Management Zone Sampling
By definition, a management zone is an area that is managed in a similar fashion and differs from other management zones within a field.3 Management zones within a field can be identified by a single or multiple spatial characteristics (Figure 2). Common characteristics include soil type, soil slope, organic matter, yield (production), and soil electrical conductivity. Soil samples are collected at random from within each zone, bulked together, and analyzed to provide an average sample value for each unit.
Sample cores should be collected in clean plastic containers, mixed, and placed into containers (bags or boxes) designed for soil samples. Be sure to check that all sample tools are not contaminated or were not produced from materials containing elements of interest. For example, zinc-plated soil probes can influence zinc soil test results. Mark the sample so you can identify the field area it came from. Samples can either be sent immediately to a testing facility or left to dry in a dust-free location. Make sure to thoroughly complete the soil information sheet provided by the lab. Information such as cropping history, soil region, and yield goal will be used to calculate recommendations based on the soil sample. Samples can be sent to university testing facilities or to private labs.
Interpreting The Soil Test
Once you have an accurate and comprehensive field assessment from soil sampling, soil testing can be repeated at the same locations to track fertility and pH changes over time. Or, subsequent sampling can be re-defined in order to analyze only representative areas of each field. Another option may be to reduce future sampling to only problem areas.

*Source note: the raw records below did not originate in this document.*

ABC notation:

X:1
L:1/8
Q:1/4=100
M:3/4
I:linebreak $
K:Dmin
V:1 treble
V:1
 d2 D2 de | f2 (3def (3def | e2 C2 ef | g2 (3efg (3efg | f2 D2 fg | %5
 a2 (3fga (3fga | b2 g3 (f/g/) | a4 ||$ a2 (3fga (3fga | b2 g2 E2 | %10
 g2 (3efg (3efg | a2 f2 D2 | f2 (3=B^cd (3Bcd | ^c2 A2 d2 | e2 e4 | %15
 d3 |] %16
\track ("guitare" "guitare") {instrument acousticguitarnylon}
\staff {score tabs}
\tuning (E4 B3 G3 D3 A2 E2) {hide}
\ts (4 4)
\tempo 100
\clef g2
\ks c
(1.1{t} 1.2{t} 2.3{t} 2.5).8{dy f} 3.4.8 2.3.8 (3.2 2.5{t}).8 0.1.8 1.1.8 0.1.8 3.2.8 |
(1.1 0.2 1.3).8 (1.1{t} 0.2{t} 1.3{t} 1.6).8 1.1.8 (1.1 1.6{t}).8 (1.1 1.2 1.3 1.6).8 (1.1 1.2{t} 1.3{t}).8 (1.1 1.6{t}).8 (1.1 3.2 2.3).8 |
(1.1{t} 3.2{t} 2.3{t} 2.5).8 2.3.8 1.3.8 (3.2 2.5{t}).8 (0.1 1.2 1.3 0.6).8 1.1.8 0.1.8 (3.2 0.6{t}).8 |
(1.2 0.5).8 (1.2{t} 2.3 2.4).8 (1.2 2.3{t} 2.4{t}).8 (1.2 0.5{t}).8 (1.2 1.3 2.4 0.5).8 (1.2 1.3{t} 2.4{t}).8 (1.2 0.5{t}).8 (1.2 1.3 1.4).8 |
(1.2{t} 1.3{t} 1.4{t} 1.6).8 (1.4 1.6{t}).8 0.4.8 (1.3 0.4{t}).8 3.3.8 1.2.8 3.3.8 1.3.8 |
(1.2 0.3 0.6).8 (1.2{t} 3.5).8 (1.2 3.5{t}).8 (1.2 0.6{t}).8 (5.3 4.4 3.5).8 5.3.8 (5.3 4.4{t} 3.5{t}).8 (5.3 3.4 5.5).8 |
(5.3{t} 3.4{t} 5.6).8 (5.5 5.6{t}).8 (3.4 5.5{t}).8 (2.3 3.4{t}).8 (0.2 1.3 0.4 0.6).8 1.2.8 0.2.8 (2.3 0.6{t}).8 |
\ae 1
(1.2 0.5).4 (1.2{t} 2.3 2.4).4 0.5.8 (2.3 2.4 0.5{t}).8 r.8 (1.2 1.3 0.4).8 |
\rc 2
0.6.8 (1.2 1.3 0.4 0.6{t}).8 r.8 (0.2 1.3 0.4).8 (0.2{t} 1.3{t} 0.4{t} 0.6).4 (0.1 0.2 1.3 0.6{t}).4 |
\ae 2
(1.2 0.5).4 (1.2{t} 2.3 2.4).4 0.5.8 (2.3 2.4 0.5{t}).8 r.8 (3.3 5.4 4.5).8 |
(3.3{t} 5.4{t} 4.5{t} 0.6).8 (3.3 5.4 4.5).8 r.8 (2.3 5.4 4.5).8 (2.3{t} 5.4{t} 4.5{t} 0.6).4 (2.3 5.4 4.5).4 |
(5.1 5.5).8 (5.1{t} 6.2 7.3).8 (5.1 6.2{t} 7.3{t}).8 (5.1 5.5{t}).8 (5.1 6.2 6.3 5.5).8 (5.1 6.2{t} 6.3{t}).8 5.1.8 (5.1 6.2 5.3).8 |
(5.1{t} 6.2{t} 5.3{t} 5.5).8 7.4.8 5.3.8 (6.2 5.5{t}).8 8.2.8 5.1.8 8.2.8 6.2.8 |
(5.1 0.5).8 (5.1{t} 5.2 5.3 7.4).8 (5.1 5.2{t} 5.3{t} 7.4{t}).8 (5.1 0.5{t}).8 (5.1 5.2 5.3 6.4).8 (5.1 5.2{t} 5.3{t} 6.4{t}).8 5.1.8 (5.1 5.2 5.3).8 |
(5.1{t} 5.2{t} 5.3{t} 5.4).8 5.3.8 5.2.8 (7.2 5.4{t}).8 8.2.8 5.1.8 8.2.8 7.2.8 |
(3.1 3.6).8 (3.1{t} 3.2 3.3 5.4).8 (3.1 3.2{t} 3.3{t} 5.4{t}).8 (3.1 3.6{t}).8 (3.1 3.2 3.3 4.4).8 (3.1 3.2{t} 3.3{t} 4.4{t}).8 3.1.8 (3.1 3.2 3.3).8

Variability in soil test results can help explain field variability. By examining the pattern of variability, whether it is pH, phosphorus (P), or potassium (K), a grower can learn more about his field. The patterns of high and low soil property values may be tied to soil type or slope, or the patterns may help explain yield variability. Interpreting the variability in soil test values can take a bit of detective work and it may require looking at past farm records for inputs or recalling how the field was farmed in the past. Coupling prior yield and nutrient application data with soil test results can aid in explaining field variation and also aid in directing future crop management strategies.
Soil is inherently variable, so the more samples that are taken per unit area, the more representative the soil test results will be to crop response. Important information can be obtained by monitoring changes in soil test results over time.
It is important to keep good records on sample locations and test results in order to evaluate the effectiveness of fertilizer programs. For example, if soil tests have been increasing over time, lower rates of fertilizer are the likely management recommendation. Or, if soil test levels are above optimum, then additions of P and K could be omitted for a period of time and levels could be monitored with soil sampling. For consistently low or deficient soil test levels, increased fertilizer rates may be recommended.
In summary, the quality of the sampling methods greatly influences the accuracy of soil test results. An investment in soil testing is an opportunity to make more accurate soil management decisions.
1 Mallarino, A. and Sawyer, J. Nutrient management: Soil testing. Iowa State University Extension. NMEP 1. Revised September 2003. http://extension.agron.iastate.edu.
2 Hoeft, R. and Peck, T. University of Illinois Agronomy Handbook. Chapter 11: Soil Testing and Fertility. http://extension.cropsci.illinois.edu.
3 Sawyer, J., Mallarino, A., and Killorn, R. Take a good soil sample to help make good decisions. Iowa State University Extension. PM 287. Revised September 2003.